Saved data entries

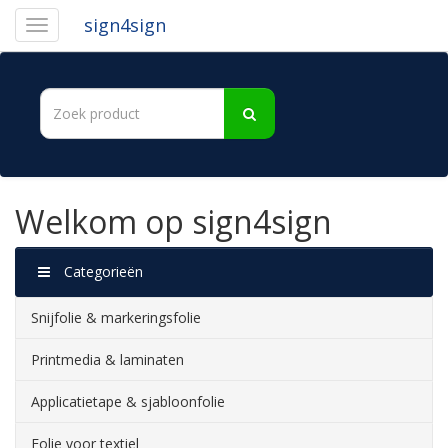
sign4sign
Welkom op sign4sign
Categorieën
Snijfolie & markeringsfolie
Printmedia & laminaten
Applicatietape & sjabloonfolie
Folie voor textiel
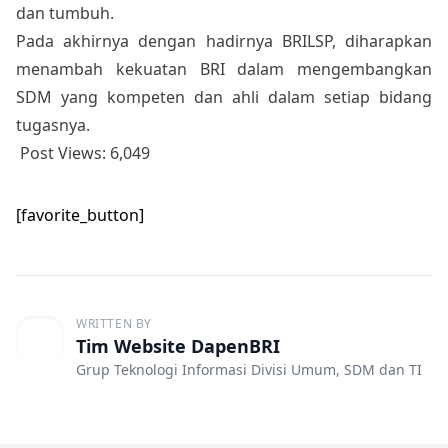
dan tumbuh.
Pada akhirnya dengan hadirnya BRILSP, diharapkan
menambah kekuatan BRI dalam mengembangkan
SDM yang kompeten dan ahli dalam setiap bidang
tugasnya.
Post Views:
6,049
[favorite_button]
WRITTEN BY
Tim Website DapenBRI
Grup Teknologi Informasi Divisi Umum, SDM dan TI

---

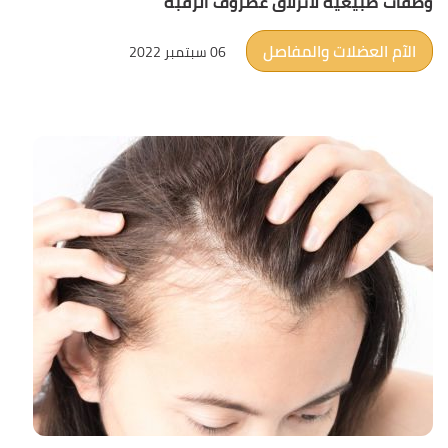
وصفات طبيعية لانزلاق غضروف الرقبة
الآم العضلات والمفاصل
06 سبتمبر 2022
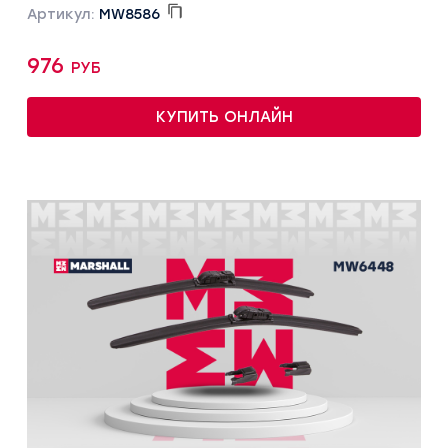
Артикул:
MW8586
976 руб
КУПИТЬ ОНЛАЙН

→ **Directions for this task**
Look back at the entries above and repeat, unchanged, every line from the line holding "[favorite_button]" through the line holding "Grup Teknologi Informasi".

→ **Answer space**
[favorite_button]
WRITTEN BY
Tim Website DapenBRI
Grup Teknologi Informasi Divisi Umum, SDM dan TI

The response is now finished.